Posted: February 2nd, 2013 | No Comments »

References to Chinese restaurants and food in literature again. Regular readers will remember that this debate was originally sparked by reference in the first series of excellent TV show The Hour (set in 1950s Britain among BBC types) to the staff “going for a Chinese” – see my post on that here. Was this a phrase used in 1950s London? The jury still appears to be out on that – some respondents have said yes, some no, but we’ve not found a literary reference despite some close ones. 1930s British literature has a number of references to eating Chinese food (see my post of Eric Ambler here) and I came across another recently worthy of mentioning (at least on this blog where such things are seen as highly merited).

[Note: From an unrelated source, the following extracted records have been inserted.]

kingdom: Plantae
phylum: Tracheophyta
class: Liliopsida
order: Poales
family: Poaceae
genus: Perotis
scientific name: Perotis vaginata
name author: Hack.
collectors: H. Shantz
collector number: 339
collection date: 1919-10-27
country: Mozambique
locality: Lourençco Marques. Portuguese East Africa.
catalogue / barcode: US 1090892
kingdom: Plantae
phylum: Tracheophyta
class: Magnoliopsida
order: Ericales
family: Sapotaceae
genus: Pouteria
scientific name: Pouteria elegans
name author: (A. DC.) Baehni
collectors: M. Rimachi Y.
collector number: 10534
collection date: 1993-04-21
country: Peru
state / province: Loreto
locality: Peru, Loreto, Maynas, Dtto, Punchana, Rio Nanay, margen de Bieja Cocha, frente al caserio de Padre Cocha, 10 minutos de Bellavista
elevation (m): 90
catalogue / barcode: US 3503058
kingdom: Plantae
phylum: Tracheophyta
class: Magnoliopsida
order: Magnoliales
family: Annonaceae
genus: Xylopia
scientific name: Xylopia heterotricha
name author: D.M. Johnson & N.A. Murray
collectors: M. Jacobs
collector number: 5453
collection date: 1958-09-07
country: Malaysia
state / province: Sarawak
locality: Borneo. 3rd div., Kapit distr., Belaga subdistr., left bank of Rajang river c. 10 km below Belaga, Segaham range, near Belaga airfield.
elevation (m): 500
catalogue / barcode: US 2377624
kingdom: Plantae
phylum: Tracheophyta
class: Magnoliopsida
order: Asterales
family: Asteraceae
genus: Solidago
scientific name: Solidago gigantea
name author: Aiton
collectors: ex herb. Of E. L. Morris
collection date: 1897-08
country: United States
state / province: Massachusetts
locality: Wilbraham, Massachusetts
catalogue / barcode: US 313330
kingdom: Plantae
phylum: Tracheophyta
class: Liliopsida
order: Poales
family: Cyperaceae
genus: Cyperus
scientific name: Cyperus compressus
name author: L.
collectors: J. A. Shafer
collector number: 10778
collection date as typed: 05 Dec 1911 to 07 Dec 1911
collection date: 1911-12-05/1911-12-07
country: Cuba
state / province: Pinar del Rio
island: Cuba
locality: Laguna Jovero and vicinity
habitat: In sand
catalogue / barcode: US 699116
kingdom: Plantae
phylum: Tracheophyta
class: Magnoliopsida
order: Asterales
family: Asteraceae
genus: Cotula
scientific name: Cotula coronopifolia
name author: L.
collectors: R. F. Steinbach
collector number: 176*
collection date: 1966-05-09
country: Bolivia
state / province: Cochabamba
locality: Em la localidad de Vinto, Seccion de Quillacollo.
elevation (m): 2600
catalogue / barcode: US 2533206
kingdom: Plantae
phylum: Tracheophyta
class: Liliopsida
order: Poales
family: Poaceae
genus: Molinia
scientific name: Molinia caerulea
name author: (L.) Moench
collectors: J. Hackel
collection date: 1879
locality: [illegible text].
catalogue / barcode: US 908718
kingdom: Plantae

I happen to be reading a lot of Jean Rhys (below) at the moment and am discovering her earlier works from the 1930s, rather than the better known post-war stuff. All very pleasurable. Good Morning, Midnight (published 1939 but dealing with the earlier 1930s) is set in Paris among the city’s transient shop girls and refugee floating population on, or pretty near, the breadline. Rhys’s heroine (sort of) Sophia Jansen is an English girl adrift in Paris working boring shop jobs, meeting all manner of men and sinking into the drink. She does however like a Chinese – and is keen to have lunch at the Pékin Restaurant.

More revealing is her trip to a café specialising in Indonesian food – somewhere behind the Halles that caters to workmen who need somewhere to get a drink, eat and maybe catch some sleep. She finds the café taken over by a Dutchman and, though the décor is still English pub (it has been such an establishment previously) the menu is now Javanese. The place attracts some Parisian Chinese and we get a little idea what a menu inspired by a man from the Dutch East Indies is like and how much it cost in French Francs:

 

Spécialitiés Javanaises (par personne, indivisibles)

Rystafel complet (16 plats), 25.00

Rystafel petit (10 plats), 17.50

Nassi Goreng, 12.50

 

The menu is apparently rather amusing featuring cartoons of the struggling colonial Dutchman’s lament in the East Indies, “send more money, send more money”.